▼

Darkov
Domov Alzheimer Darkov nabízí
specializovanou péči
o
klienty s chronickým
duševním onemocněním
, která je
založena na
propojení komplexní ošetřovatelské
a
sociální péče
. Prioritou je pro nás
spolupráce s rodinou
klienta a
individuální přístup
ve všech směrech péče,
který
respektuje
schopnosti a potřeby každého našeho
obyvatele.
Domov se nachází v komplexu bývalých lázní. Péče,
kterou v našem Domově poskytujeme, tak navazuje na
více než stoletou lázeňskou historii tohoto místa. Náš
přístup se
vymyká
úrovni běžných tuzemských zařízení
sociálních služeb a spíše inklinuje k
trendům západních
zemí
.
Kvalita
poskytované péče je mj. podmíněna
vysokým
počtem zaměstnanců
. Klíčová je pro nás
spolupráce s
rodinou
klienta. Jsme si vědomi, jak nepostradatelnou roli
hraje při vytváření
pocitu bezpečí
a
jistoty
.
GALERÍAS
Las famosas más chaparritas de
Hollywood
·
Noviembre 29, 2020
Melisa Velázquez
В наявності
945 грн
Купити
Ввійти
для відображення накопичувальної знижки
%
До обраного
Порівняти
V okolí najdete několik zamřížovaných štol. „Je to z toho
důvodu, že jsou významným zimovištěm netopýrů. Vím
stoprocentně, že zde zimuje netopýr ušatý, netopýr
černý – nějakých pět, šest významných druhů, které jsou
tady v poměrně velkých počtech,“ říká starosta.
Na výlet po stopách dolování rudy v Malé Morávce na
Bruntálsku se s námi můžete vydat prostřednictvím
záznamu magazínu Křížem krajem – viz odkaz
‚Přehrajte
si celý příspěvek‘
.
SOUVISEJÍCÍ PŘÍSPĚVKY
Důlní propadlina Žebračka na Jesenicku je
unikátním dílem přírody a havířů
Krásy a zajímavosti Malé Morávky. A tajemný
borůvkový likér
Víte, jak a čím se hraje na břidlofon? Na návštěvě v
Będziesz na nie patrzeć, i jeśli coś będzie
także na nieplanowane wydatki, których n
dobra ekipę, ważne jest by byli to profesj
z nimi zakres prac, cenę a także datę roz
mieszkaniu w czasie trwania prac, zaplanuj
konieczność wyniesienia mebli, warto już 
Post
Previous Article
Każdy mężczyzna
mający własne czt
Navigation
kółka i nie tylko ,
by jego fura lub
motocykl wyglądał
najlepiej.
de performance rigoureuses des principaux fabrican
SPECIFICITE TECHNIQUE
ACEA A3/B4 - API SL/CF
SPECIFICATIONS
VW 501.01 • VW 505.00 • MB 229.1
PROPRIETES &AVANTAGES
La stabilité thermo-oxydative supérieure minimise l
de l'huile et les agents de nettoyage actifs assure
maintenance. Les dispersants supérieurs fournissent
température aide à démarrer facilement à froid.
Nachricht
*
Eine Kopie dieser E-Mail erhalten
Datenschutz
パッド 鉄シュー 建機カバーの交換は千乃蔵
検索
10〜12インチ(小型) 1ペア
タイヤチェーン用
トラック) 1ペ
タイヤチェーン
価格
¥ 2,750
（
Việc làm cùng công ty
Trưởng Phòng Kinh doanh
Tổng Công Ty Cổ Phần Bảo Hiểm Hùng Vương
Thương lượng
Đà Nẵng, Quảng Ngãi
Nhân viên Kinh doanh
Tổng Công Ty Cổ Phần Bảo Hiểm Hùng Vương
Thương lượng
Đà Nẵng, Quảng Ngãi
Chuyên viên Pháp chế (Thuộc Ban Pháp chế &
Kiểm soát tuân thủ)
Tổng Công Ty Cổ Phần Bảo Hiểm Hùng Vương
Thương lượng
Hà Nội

▲

## TASK REQUIREMENTS
The response must give every line from the material above that holds the string "doanh".

## SOLVED PROBLEM
Trưởng Phòng Kinh doanh
Nhân viên Kinh doanh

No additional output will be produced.